WordsByWesInk, to FantasyWriters
@WordsByWesInk@mstdn.social avatar

New post: Tools I Use: Zotero
This is the first in a series of posts where I’ll talk about the tools I use in my editing and writing. In this piece, I’m going to talk about citation management, specifically with Zotero.

I’ve used a few other citation managers, but Zotero is my go-to. I use it to store and keep track of my own reading pile, to keep the list of manuscripts I’ve worked on, and to manage refs for clients’ manuscripts.
https://www.wordsbywes.ink/articles/tools/tools-i-use-zotero

@edibuddies

cstross, to random
@cstross@wandering.shop avatar

While I've happily used Scrivener to write books for nearly 15 years now, I suspect I'm going to eventually have to switch to writing Markdown files using some flavour of vi (currently neovim with plugins that provide syntax colourization and folding for Markdown files) and pandoc for final export. Unless Scriv's UI is stable version 4 will probably be a nope.

(I used to use vim and the Perl POD toolchain for books, before Scriv. But publishers demand Word docs for change tracking.)

WordsByWesInk,
@WordsByWesInk@mstdn.social avatar

@cstross
Just in case you haven't seen this: there's a 3rd party Word plugin called Writage that imports and exports standard Markdown. It works reasonably well, though I haven't used it on anything novel-sized. And it's cheap at around US$30.

alex, to random

Editing a Google Doc with track changes on the iPad is trash. I went back to using the browser. Is this the best strategy, or do y'all power users have a better option?

WordsByWesInk,
@WordsByWesInk@mstdn.social avatar

@alex
The web experience with tracked changes is horrible, but it's infinitely better than the apps. My "better option" is using Word, but that's not always feasible with shared docs or if the keeping the formatting intact is important.

WordsByWesInk, to LLMs
@WordsByWesInk@mstdn.social avatar

New post: LLM-Generated Text Still Can’t Be Copyrighted
A federal judge ruled Friday that AI-generated art is not eligible for copyright. Here, I cover that ruling and speculate on how copyright protection for AI-generated work might eventually play out.
https://www.wordsbywes.ink/articles/tools/llm-generated-text-still-cant-be-copyrighted

@edibuddies

grammargirl, to random
@grammargirl@zirk.us avatar

If you're a freelancer or get paid on contract, which do you prefer? Being paid less quickly, or being paid more but painfully slowly?

· · · · · · ·

# ASSIGNMENT 1:
Say whether each statement agrees with the Mastodon posts on writing and editing. Answer yes or no and quote the deciding words.
(a) cstross has used Scrivener to write books for nearly 15 years.
(b) WordsByWesInk has tried Writage on a novel-length manuscript.
(c) WordsByWesInk considers the Google Docs apps better than the web version for tracked changes.
# ASSIGNMENT 2:
Please answer these questions using the Mastodon posts on writing and editing.
(a) Which citation manager does WordsByWesInk call a go-to?
(b) What did cstross use to write books before Scrivener?
(c) According to WordsByWesInk's post, what did a federal judge rule on Friday?
# ASSIGNMENT 3:
Extend the Mastodon posts on writing and editing, starting after the final post.

Collection entries:
· · · · · · ·

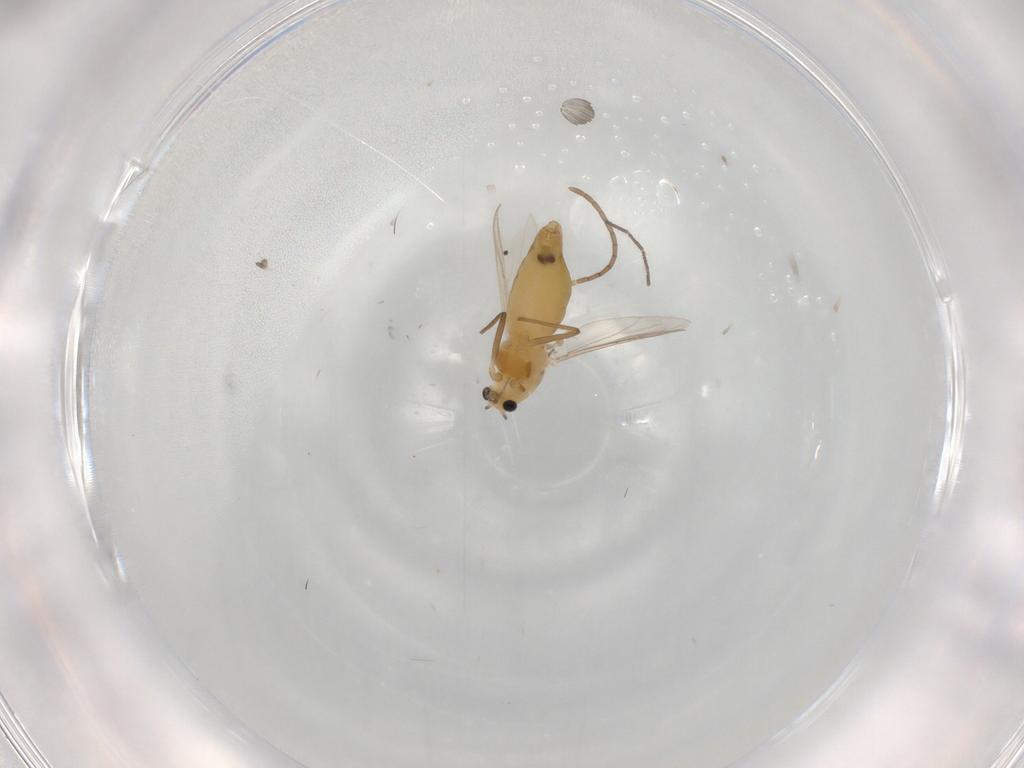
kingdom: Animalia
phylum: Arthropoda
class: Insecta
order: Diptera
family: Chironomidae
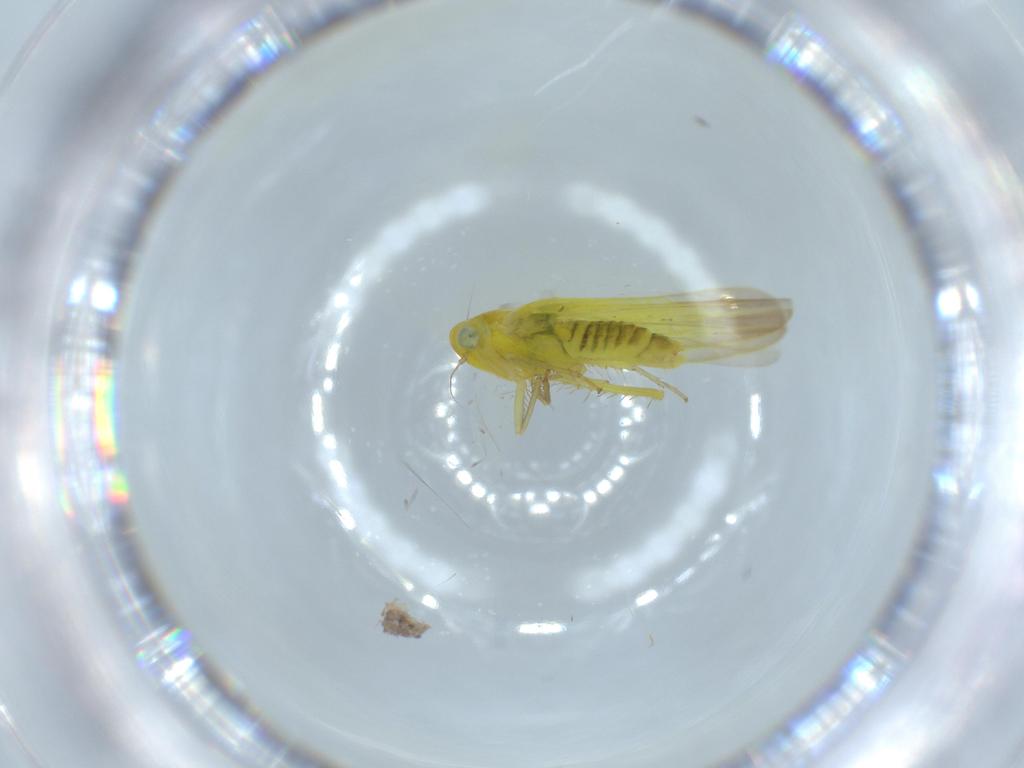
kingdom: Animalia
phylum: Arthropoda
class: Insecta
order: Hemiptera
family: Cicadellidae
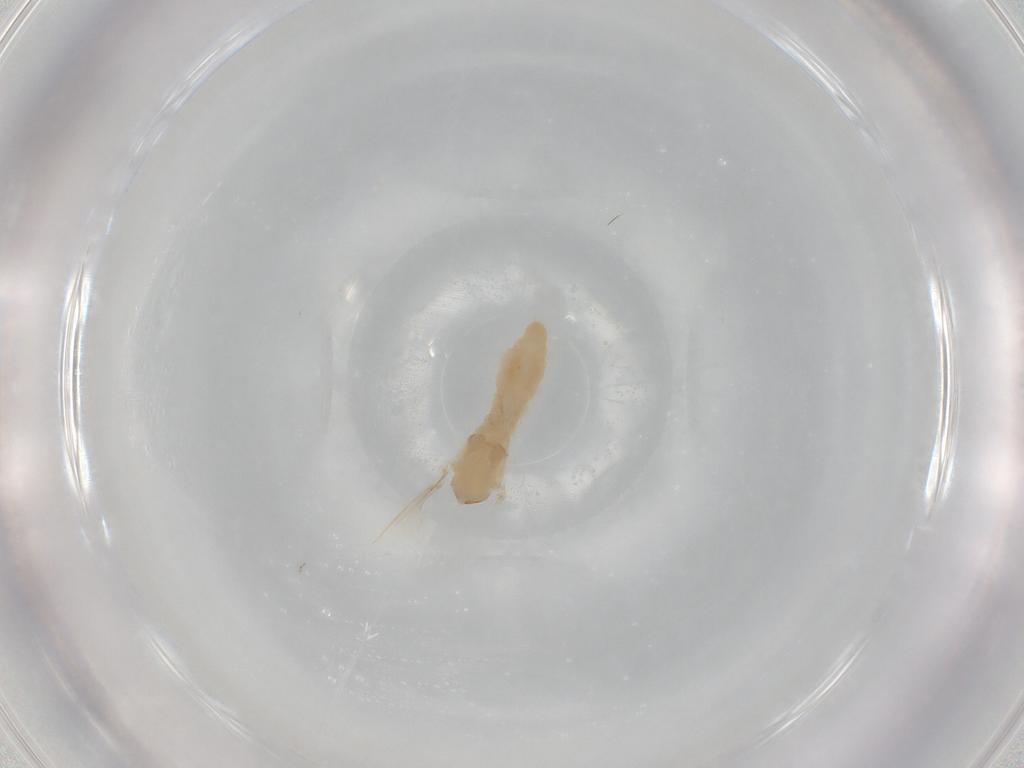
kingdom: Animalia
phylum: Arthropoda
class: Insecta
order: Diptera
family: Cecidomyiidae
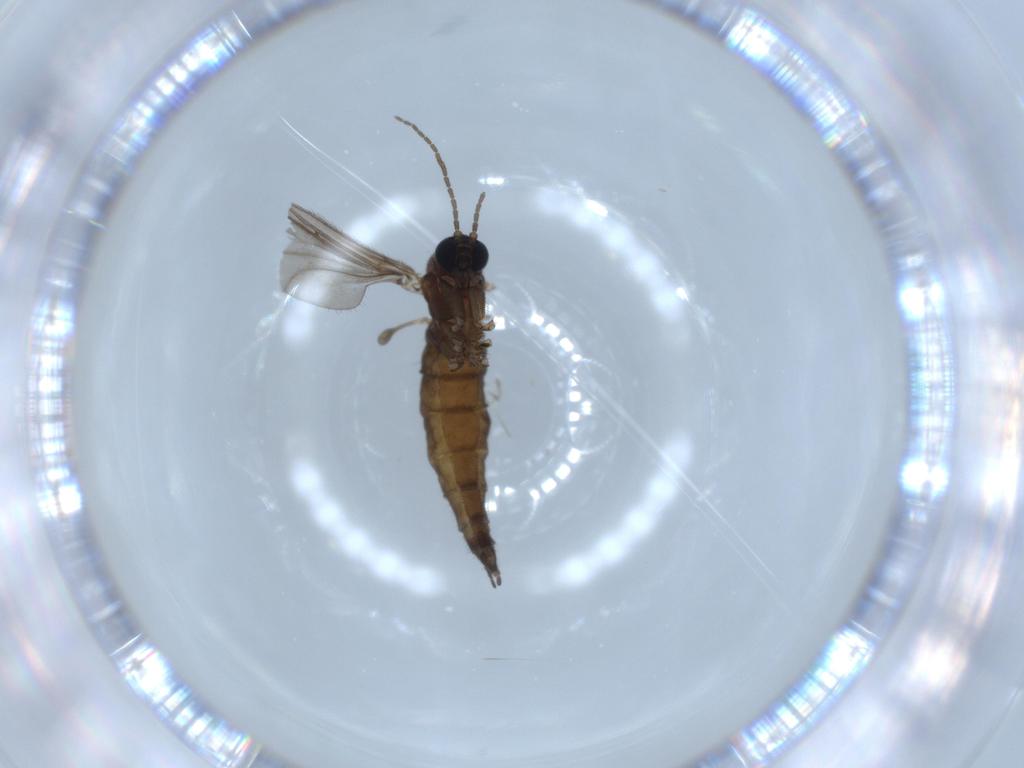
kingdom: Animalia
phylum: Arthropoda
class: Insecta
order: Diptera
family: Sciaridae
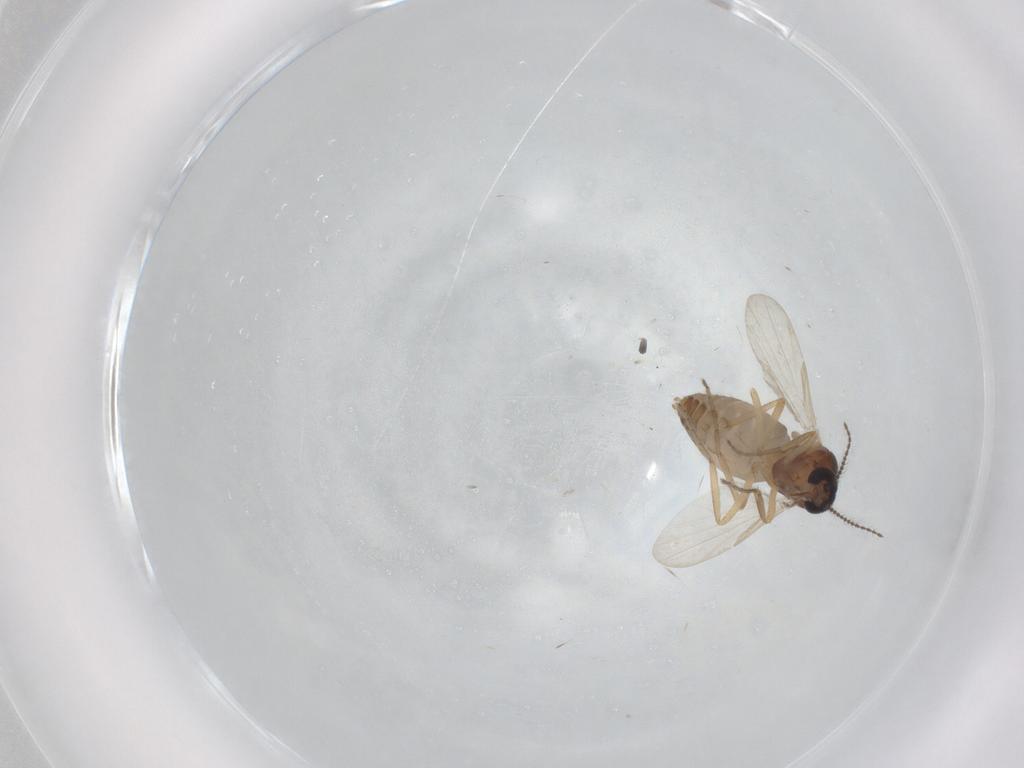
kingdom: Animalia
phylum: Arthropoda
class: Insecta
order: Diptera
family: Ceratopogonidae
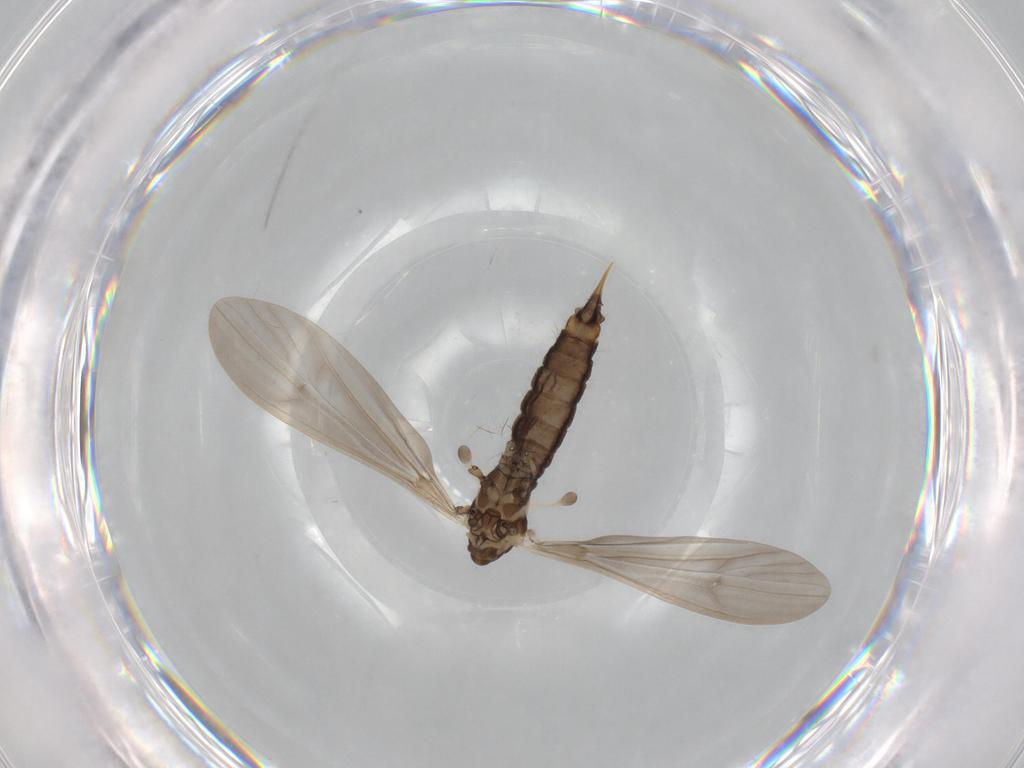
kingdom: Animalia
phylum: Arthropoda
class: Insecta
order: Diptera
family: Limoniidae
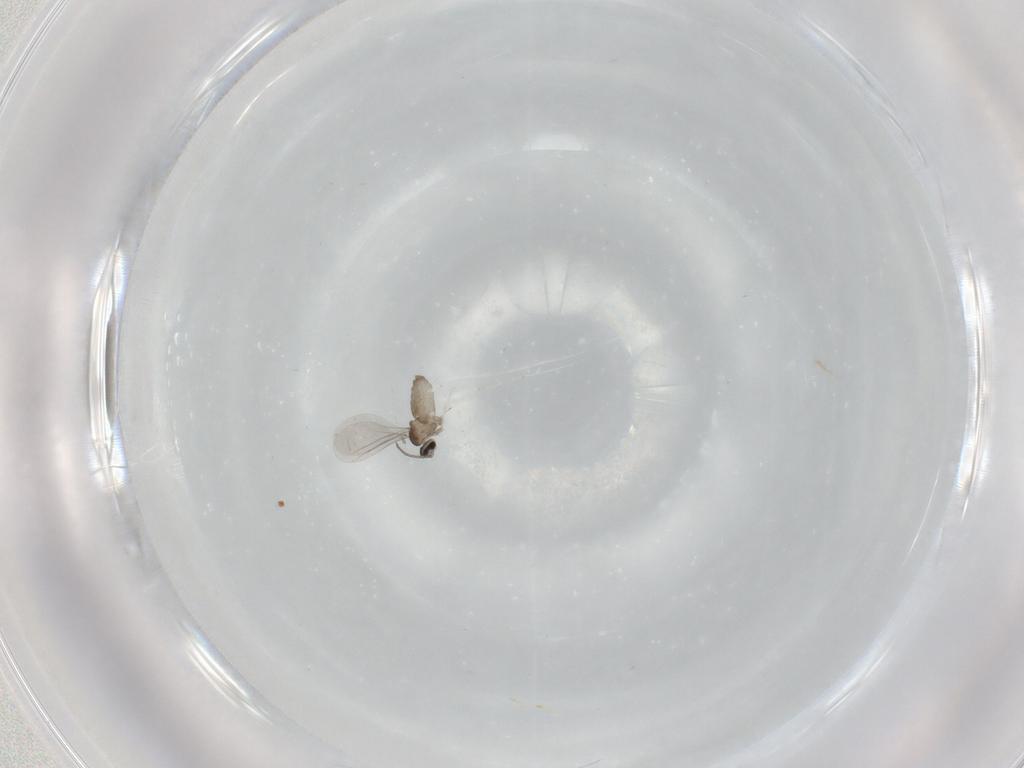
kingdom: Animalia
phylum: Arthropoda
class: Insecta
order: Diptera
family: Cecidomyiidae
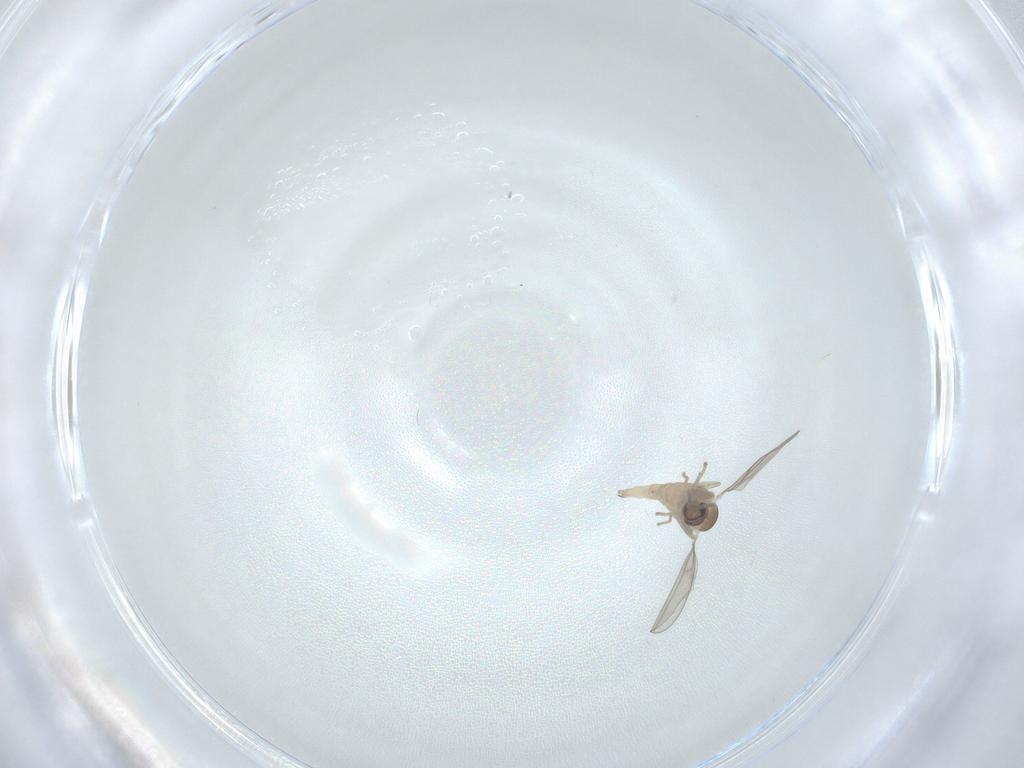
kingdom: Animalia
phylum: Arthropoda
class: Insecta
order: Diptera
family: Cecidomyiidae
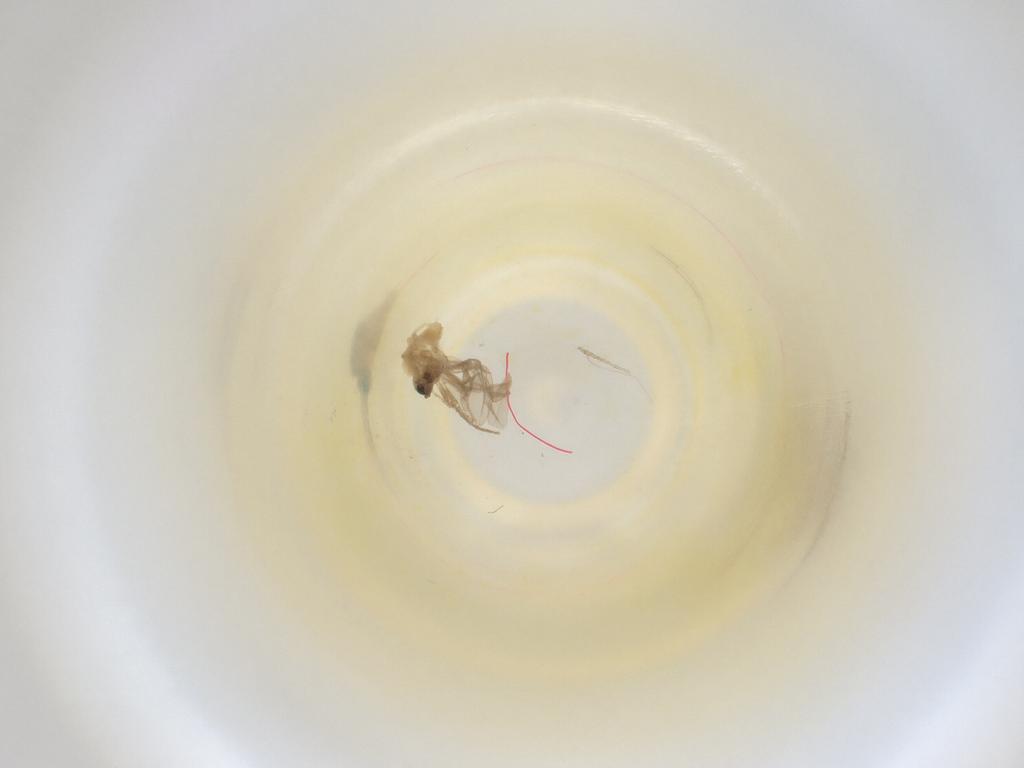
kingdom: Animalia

· · · · · · ·

# EXPECTED ANSWER 1:
(a) Yes: "I've happily used Scrivener to write books for nearly 15 years now"
(b) No: "though I haven't used it on anything novel-sized"
(c) No: "The web experience with tracked changes is horrible, but it's infinitely better than the apps."

# EXPECTED ANSWER 2:
(a) Zotero.
(b) vim and the Perl POD toolchain.
(c) That AI-generated art is not eligible for copyright.

# EXPECTED ANSWER 3:
I know it depends on how much more or less, but I'm curious. Do you even consider it with clients?

There's definitely a threshold over which I will grudgingly wait longer for payment, but it affects my enthusiasm. I think if I were choosing between two competing projects, I'd take the one that pays faster.

WordsByWesInk,
@WordsByWesInk@mstdn.social avatar

@grammargirl
I don't mind net30, and I luckily haven't had anyone ask for more than that yet, though I've worked with a university who seemed to think that net30 meant sending the paperwork to AP on day 30 to cut a check. More than net30 I think would make me balk.

I've heard of universities offering faster payment for a discount, and I'm not at all interested in that.

troublewithwords, to random
@troublewithwords@wandering.shop avatar

Not calling out anyone here, just heard it used in a lecture:

Penultimate does not mean "extra ultimate." It means one less than ultimate.

WordsByWesInk,
@WordsByWesInk@mstdn.social avatar

@troublewithwords
What does "extra ultimate" even mean? Is it like a twofer on the best product?

pc_bain, to FantasyWriters
@pc_bain@toot.wales avatar

Looking for editorial professionals on Mastodon?

For editors, see and @edibuddies @stetwalk.

For proofreaders, see .

For book indexers, see and .

Editors, indexers, proofreaders (ACES/CIEP/EFA/SI etc.), please say hello below. Then I’ll keep this toot pinned to help find each other. 🤓

WordsByWesInk,
@WordsByWesInk@mstdn.social avatar

@pc_bain @edibuddies @stetwalk
Hi Paula, thanks for posting this. I mainly do academic and technical editing, focusing on computer science, AI, ML, economics, finance, and related fields.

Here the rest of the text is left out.